The law is not simple. Employers have to show that teen workers don’t displace others. If the state minimum laws don’t specifically include the teen exception, then teens have to be paid the regular minimum — and the large states, such as California and New York, don’t mention teens. Ninety calendar days might cover a summer job, but if teens want to continue the job during the school year, employers have to pay them the standard wage.
Youth unemployment is a serious social problem in some European countries, such as France (27%), Spain (55%), and Italy (37%). These governments have taken every possible step to discourage the young from working short of criminalizing work: wages are regulated to be high, and it is costly to hire a new worker and even more costly to let one go. In these countries, young people have a much harder time getting started up the career ladder than their American counterparts.
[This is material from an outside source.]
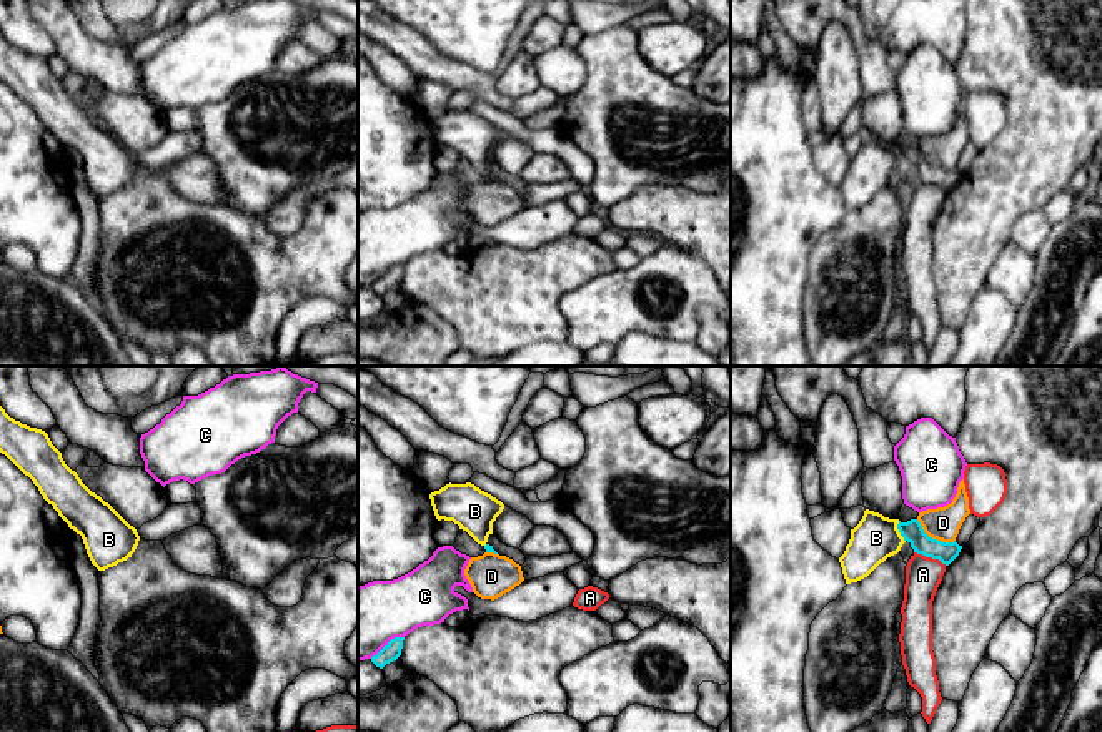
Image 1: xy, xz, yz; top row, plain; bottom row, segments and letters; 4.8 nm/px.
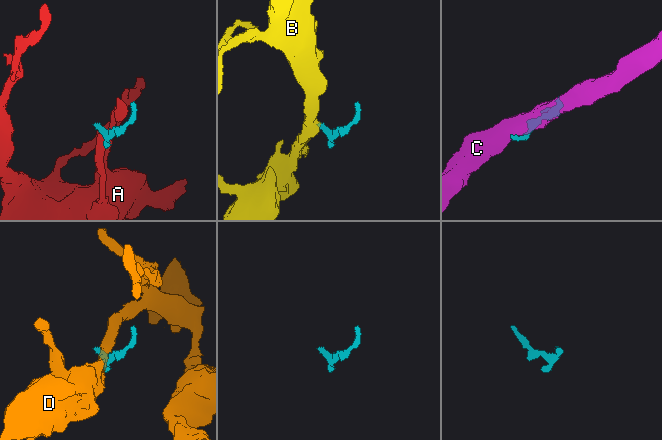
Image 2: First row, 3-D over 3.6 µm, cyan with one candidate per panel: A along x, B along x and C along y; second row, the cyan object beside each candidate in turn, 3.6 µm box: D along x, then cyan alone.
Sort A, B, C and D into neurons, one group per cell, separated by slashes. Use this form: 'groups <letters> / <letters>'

America does not want to go down this road. Working at an early age teaches useful skills, transferable to future jobs, such as getting to work on time, staying the whole day, and putting up with unpleasant colleagues.
Increasing the hourly minimum wage to $9 and indexing it for inflation is bad news for teens and low-skill workers who deserve a better opportunity, and it is bad news for America where we cannot afford to further cripple our economy.
Diana Furchtgott-Roth, a former chief economist of the U.S. Department of Labor, is a senior fellow with the Manhattan Institute.